** What needs to be done **
Set down each record below precisely, skipping the pictures.

** Provided material **

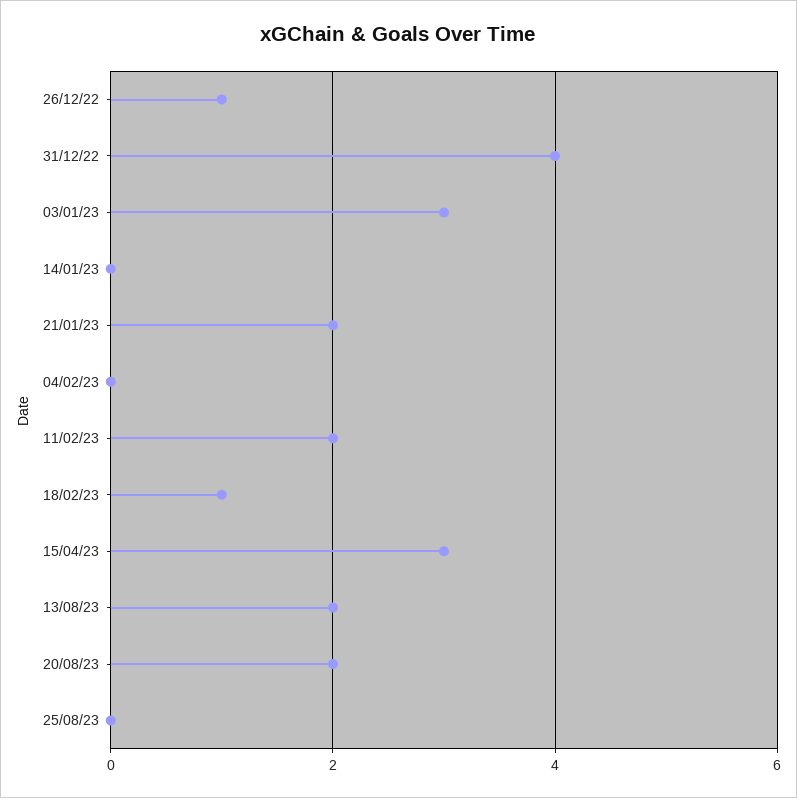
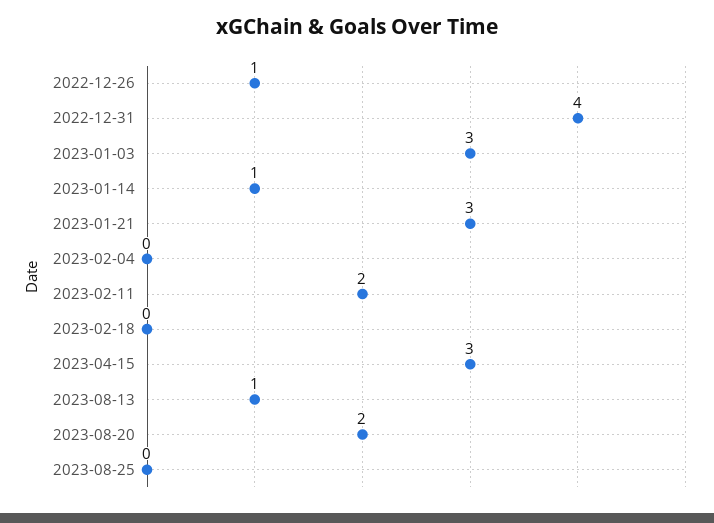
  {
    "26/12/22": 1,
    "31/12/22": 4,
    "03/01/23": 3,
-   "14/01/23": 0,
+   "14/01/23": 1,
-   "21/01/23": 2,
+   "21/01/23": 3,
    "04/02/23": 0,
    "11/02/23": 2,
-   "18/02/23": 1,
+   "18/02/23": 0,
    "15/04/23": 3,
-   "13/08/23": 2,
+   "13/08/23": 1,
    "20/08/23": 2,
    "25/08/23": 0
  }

** Exercise solution **
  {
    "26/12/22": 1,
    "31/12/22": 4,
    "03/01/23": 3,
-   "14/01/23": 0,
+   "14/01/23": 1,
-   "21/01/23": 2,
+   "21/01/23": 3,
    "04/02/23": 0,
    "11/02/23": 2,
-   "18/02/23": 1,
+   "18/02/23": 0,
    "15/04/23": 3,
-   "13/08/23": 2,
+   "13/08/23": 1,
    "20/08/23": 2,
    "25/08/23": 0
  }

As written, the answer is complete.